CLEVELAND – By the end of the fifth inning Friday, Bailey Ober had given up only a two-out walk and a harmless double, putting up five zeros on the scoreboard.

And he was the least effective starter in the game.

But Guardians rookie Peyton Battenfield, who retired the first 17 batters he faced with alarming ease, finally was less than perfect in the sixth inning, and the Twins took advantage of the brief opportunity to earn a 2-0 victory at Progressive Field.

The Twins, averaging four hits per game during this road trip, managed only three, the first time since 2019 that they have won a game with so little offense. But for a team-record 17th consecutive game, they hit a home run — and that was enough.

Battenfield "was tough. That cutter of his gave us a lot of problems. Our guys weren't seeing it great," Twins manager Rocco Baldelli said. "It was a game where we needed a moment."

They got one, their only one, from Christian Vázquez and Max Kepler.

With two outs in the sixth, Vázquez lined a first-pitch fastball into left field to break up the rookie's perfect game, triggering an appreciative ovation from the announced 17,849 at Progressive Field. Perhaps the mistake rattled Battenfield, because he immediately threw a wild pitch that moved Vázquez to second base.

Then he made a far bigger mistake.

After building a full count to Kepler by working the edges of the plate, Battenfield left his next cutter right in the center of the strike zone. Kepler's swing drove it a dozen rows into the right-field seats, a place where Kepler has deposited several baseballs during his career.

"I did think there was going to be something on the corners, and I guess he just left it over the middle," said Kepler, whose 15th career home run at Progressive Field is the fifth-most by a visiting player in the park's 30-year history. "It's a good place to hit for lefties. You see it well, and you just try to pull it to right and see what happens."

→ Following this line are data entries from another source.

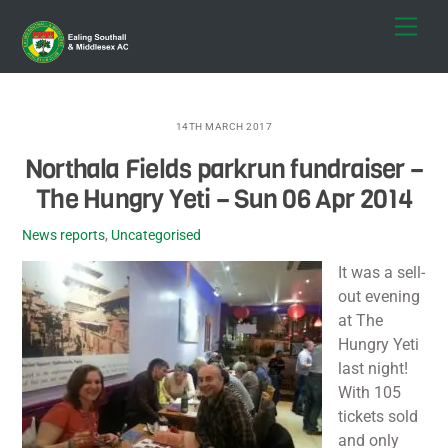
Skip
Men
to
content
14TH MARCH 2017
Northala Fields parkrun fundraiser –
The Hungry Yeti – Sun 06 Apr 2014
News reports
,
Uncategorised
It was a sell-
out evening
at The
Hungry Yeti
last night!
With 105
tickets sold
and only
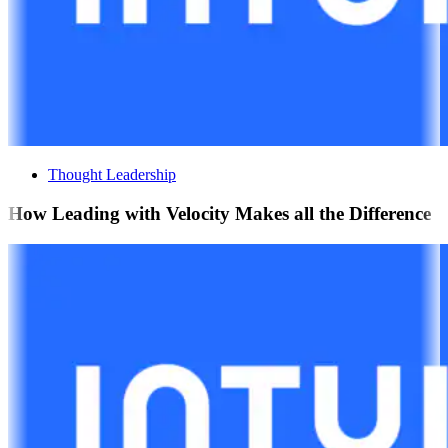
Thought Leadership
How Leading with Velocity Makes all the Difference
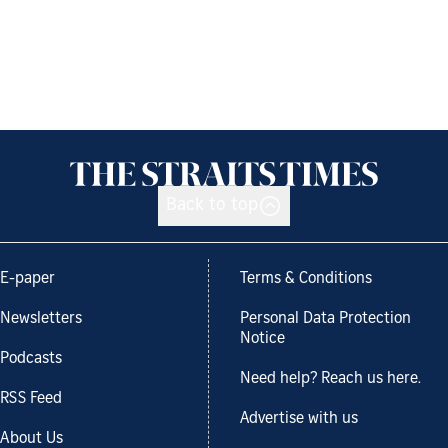
Back to top
E-paper
Terms & Conditions
Newsletters
Personal Data Protection
Notice
Podcasts
Need help? Reach us here.
RSS Feed
Advertise with us
About Us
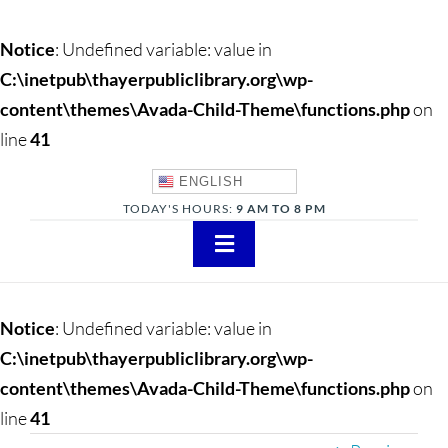
Notice
: Undefined variable: value in
C:\inetpub\thayerpubliclibrary.org\wp-
content\themes\Avada-Child-Theme\functions.php
on
line
41
ENGLISH
TODAY'S HOURS:
9 AM TO 8 PM
Toggle
Navigation
About
Notice
: Undefined variable: value in
Adults
C:\inetpub\thayerpubliclibrary.org\wp-
content\themes\Avada-Child-Theme\functions.php
on
Teens
line
41
Children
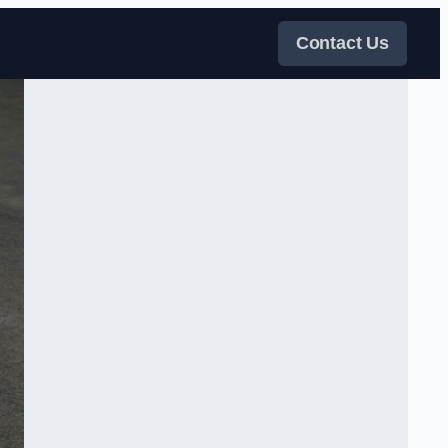
Contact Us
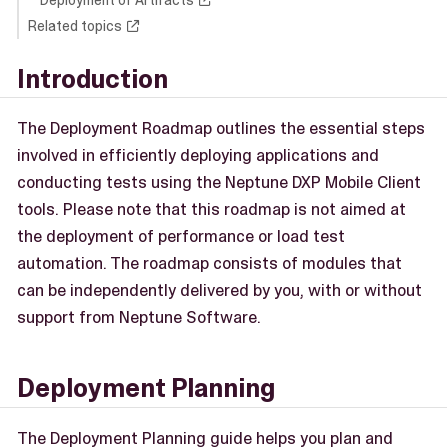
Deployment of Artifacts
Related topics
Introduction
The Deployment Roadmap outlines the essential steps
involved in efficiently deploying applications and
conducting tests using the Neptune DXP Mobile Client
tools. Please note that this roadmap is not aimed at
the deployment of performance or load test
automation. The roadmap consists of modules that
can be independently delivered by you, with or without
support from Neptune Software.
Deployment Planning
The Deployment Planning guide helps you plan and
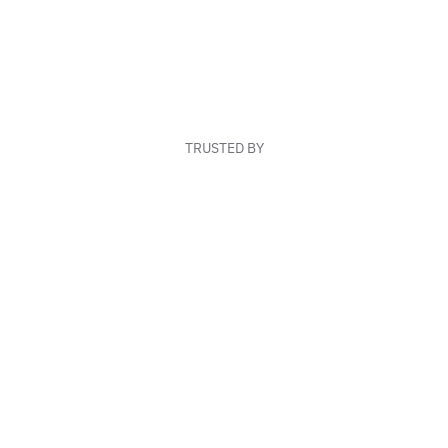
TRUSTED BY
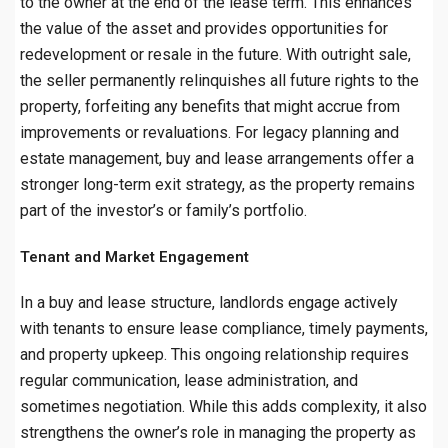
to the owner at the end of the lease term. This enhances
the value of the asset and provides opportunities for
redevelopment or resale in the future. With outright sale,
the seller permanently relinquishes all future rights to the
property, forfeiting any benefits that might accrue from
improvements or revaluations. For legacy planning and
estate management, buy and lease arrangements offer a
stronger long-term exit strategy, as the property remains
part of the investor’s or family’s portfolio.
Tenant and Market Engagement
In a buy and lease structure, landlords engage actively
with tenants to ensure lease compliance, timely payments,
and property upkeep. This ongoing relationship requires
regular communication, lease administration, and
sometimes negotiation. While this adds complexity, it also
strengthens the owner’s role in managing the property as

It turned out to be the only run-producing moment of the night, in part because of the strong pitching, particularly by Ober, who was crowded out of the rotation and set to the minors after spring training. He has returned with a pair of starts in which he gave up one run, and now seven shutout innings against the Twins' chief AL Central rival.

"All my stuff was working down there. I was locating. I was calm. Heart rate wasn't super high," Ober said. "Then after the first inning, I was just able to carry that in there and build off the previous inning and keep going."

He retired 11 hitters without allowing a hit, until Josh Naylor's two-out double in the fourth. That neither he nor Battenfield had allowed a hit "was in the back of my mind, yeah," Ober admitted, "but you've just got to move on and keep pitching."

The Guardians' best chance to score against Ober, whose ERA after three major league starts this year dropped to 0.98, came in his final inning, when José Ramirez led off with a line drive that glanced off of Carlos Correa's glove as he leapt for it. After a flyout, Ramirez moved to second base on a grounder that Ober fielded.

Then came Oscar Gonzalez, who hit a high chopper to Ober's right. The 6-foot-9 pitcher reached high to field it, but his throw to first base was late and pulled Donovan Solano off the bag.

"I felt like it was up in the sky forever [and] when it was up there, I was looking straight into the lights, so I had to take my time and turn and try to find Donnie over at first," Ober said. "He had great instincts to throw it home."

He did, because Solano noticed that Ramirez rounded third and never stopped. Solano fired the ball to Vázquez, who applied the inning-ending tag.